For the author...it's actually called the Energy, Environment & Telecommunications Committee. It's members are:(9)Ericksen, Chair (R); Sheldon, Vice Chair (D); *McCoy; Billig; Brown; Chase; Honeyford; Litzow; Ranker.

Why doesn't Crosscut provide details as to who attended?

Posted Thu, Jan 30, 1:52 p.m. Inappropriate

Why in the WORLD are we letting this unaccredited, loony, bought-and-paid-for industry hack to address the nice old men who make our laws? We should be more protective of our well-intentioned but easily confused congresspeople than to directly expose them to this level of idiocy and corruption.

Posted Sat, Feb 1, 7:21 a.m. Inappropriate

It's totally inappropriate to have propagandists present to lawmakers. As page 2 of this article points out,

"Founded in 1984, the Heartland Institute is a free market-oriented think tank that receives a significant amount of its donations from oil companies. In the 1990s, it teamed with a tobacco company in an effiort to prove that secondhand smoke is not a health hazard. Today, the Institute is a leading skeptic about global warming."

Policy makers have GOT to stop smoking opium on this MAJOR threat to our well-being-- climate change and ocean acidification-- and put their shoulders to the wheel to solve the problem starting NOW. Don't be cowards, for our kids' sake.

Bentler

Posted Mon, Feb 3, 9:08 a.m. Inappropriate

Mr. Stang,

Thank you for your coverage of Dr. Lehr's testimony. A correction however, to your comment about ocean acidification. pH values have only dropped about .1 unit since the Industrial revolution, according to NOAA. But pH values in ocean bays and estuaries can fluctuate by more than 1 or 2 pH points due to daily cycles in photosynthesis and water current movements. Furthermore, there is likely ocean upwelling off the coast that brings cold, dense and much lower pH waters to the surface that are far lower than the "normal" pH values out in the open ocean. So it's unfair and incorrect to automatically attribute ocean acidification to rising CO2 emissions.

Taylor Smith
The Heartland Institute
tsmith@heartland.org

Posted Thu, Feb 6, 11:33 a.m. Inappropriate

"it's unfair and incorrect to automatically attribute ocean acidification to rising CO2 emissions." The most polite description for this claim is horse manure.

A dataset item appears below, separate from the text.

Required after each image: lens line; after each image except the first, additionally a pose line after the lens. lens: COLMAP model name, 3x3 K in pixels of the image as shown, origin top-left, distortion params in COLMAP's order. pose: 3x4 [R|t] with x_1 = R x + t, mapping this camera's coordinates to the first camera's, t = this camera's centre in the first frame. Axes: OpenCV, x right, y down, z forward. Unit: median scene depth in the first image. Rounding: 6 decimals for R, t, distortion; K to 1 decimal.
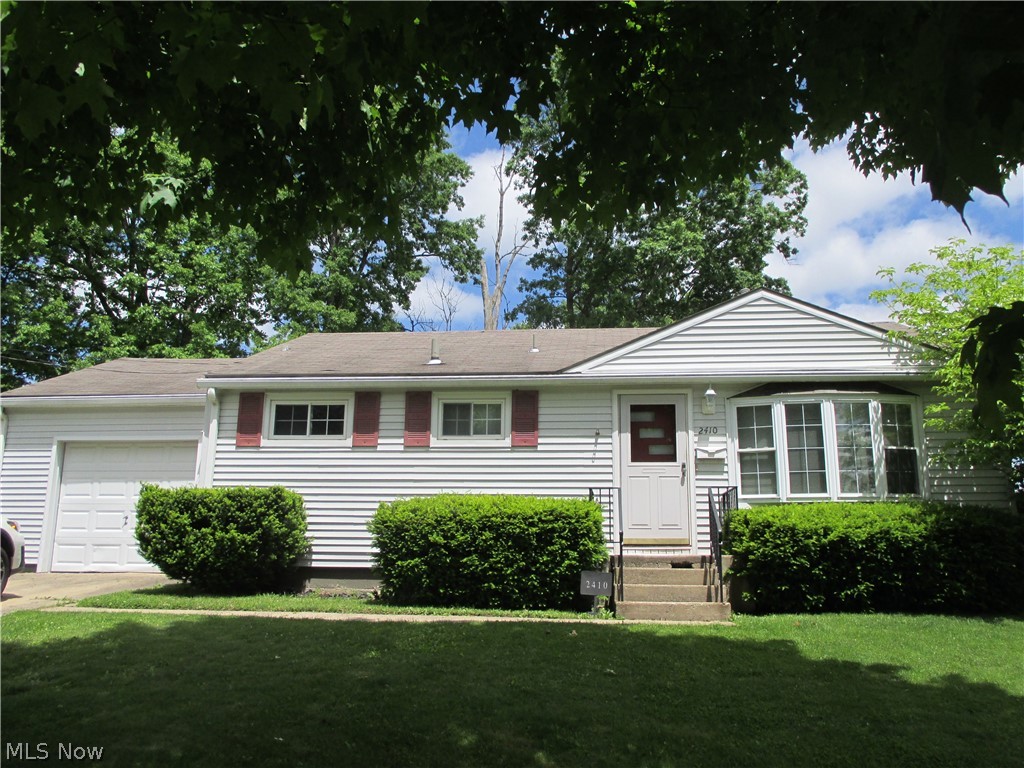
lens RADIAL K [[861.0, 0, 514.5], [0, 861.0, 384.0], [0, 0, 1]] dist [-0.034833, -0.000230]
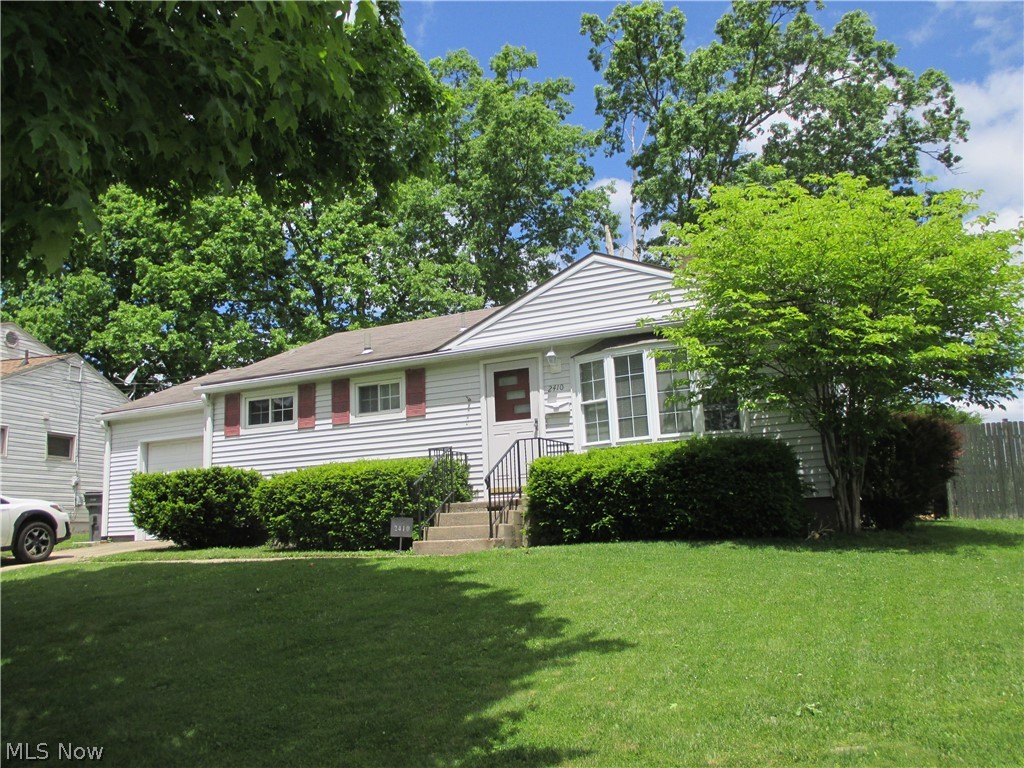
lens RADIAL K [[861.0, 0, 514.5], [0, 861.0, 384.0], [0, 0, 1]] dist [-0.034833, -0.000230]
pose [[0.939810, -0.104226, -0.325413, 0.541785], [0.118689, 0.992620, 0.024856, 0.014896], [0.320421, -0.061983, 0.945245, -0.075774]]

The absorption of CO2 by the oceans (and thus its decrease in average pH--not just where there is upwelling to concentrate it) due to the increase in CO2 in the atmosphere is thoroughly documented in the scientific literature.

louploup

Posted Sun, Feb 9, 6:22 a.m. Inappropriate

Here's a smart opinion piece just out in the Everett Herald that mentions State Senator Ericksen:

"It’s time to tackle climate change with carbon at tax" at http://goo.gl/UBW61u, by Bob Hallahan, a retired Navy Commander with an MA in national security and strategic studies from the U.S. Naval War College.

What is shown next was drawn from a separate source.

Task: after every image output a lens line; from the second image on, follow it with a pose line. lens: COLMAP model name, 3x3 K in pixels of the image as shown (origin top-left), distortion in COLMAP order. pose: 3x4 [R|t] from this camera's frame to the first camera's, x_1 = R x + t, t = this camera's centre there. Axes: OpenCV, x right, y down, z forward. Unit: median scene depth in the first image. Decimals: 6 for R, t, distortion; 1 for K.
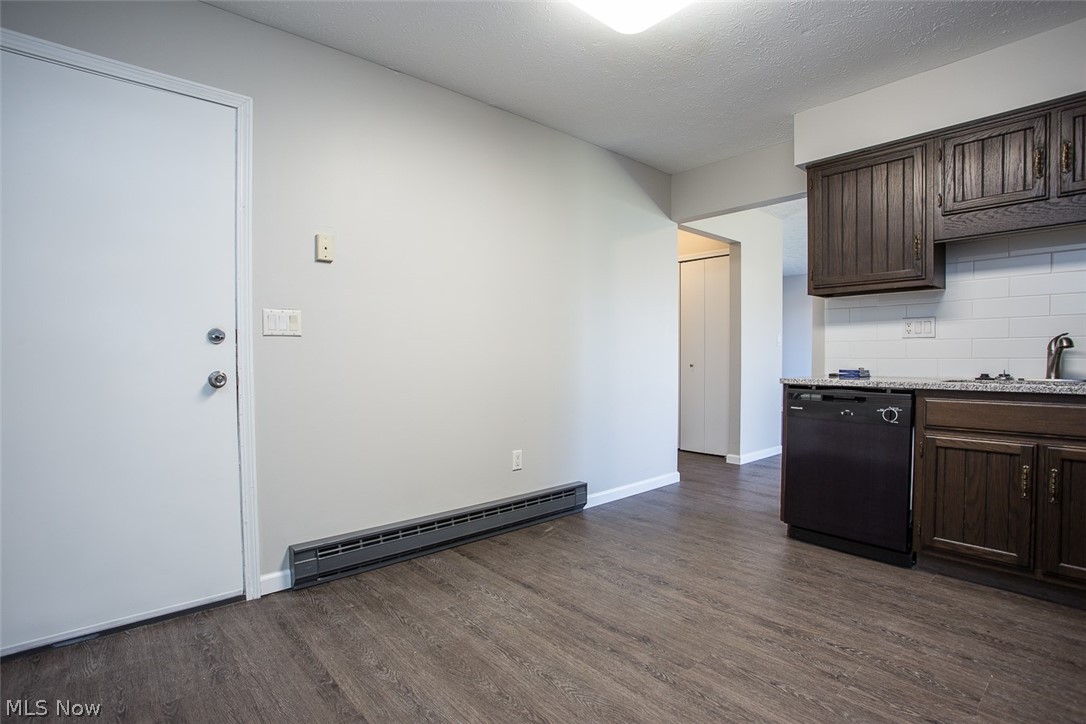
lens RADIAL K [[534.9, 0, 543.0], [0, 534.9, 362.0], [0, 0, 1]] dist [-0.067224, 0.026655]
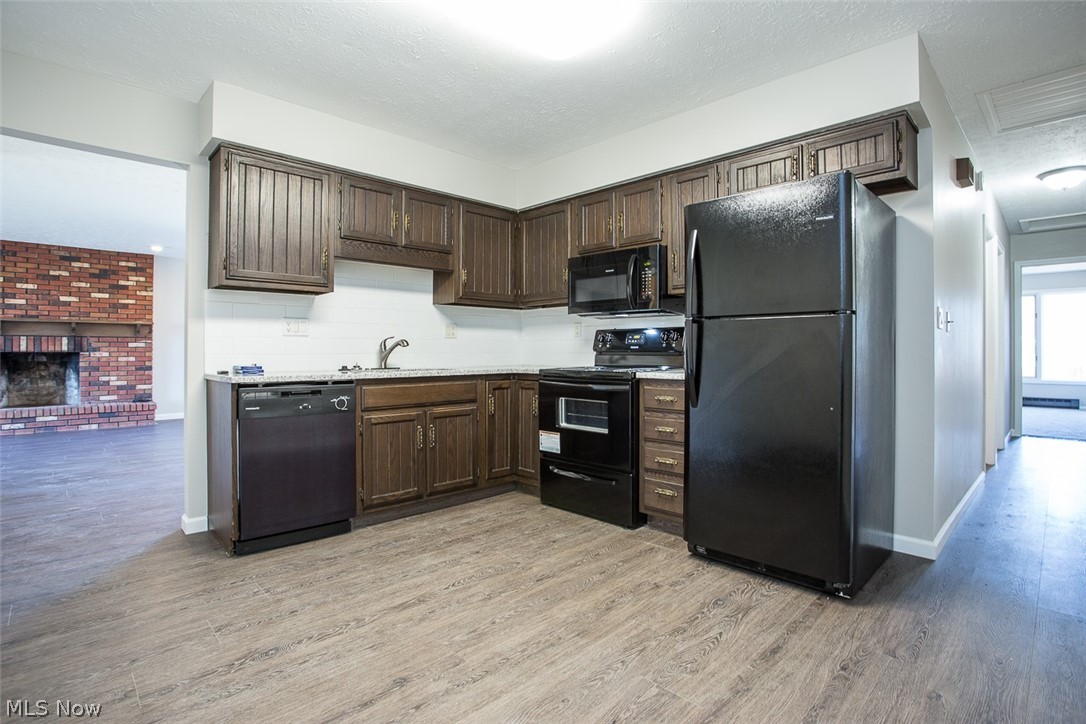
lens RADIAL K [[528.6, 0, 540.8], [0, 528.6, 345.1], [0, 0, 1]] dist [-0.001567, 0.000371]
pose [[-0.031647, 0.013642, 0.999406, -0.540806], [0.008522, 0.999874, -0.013378, -0.008335], [-0.999463, 0.008094, -0.031759, 0.622342]]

In it he refers to Washington's CLEW:
"It’s senseless that we have an effective, market-based solution to two gigantic problems but aren’t implementing it. The state’s Climate Legislative and Executive Workgroup (CLEW) failed to agree last month on recommendations to meet our state’s already-too-tepid pollution limit targets. CLEW members Sen. Doug Ericksen (R-42nd district) and Rep. Shelly Short (R-7th district) seemed to object to the very goal of state emission targets, writing that meeting them “would do nothing to mitigate global climate variability.” This shockingly inaccurate statement demonstrates zero acknowledgement of our ability to make a difference through leadership in reducing climate change and ocean acidification. It abrogates a responsibility to leave the world at least as habitable as we found it, and as such, constitutes legislative malpractice. Our state is an international leader in technology and innovation. A carbon tax would make us an international leader in smart, ethical government policies as well."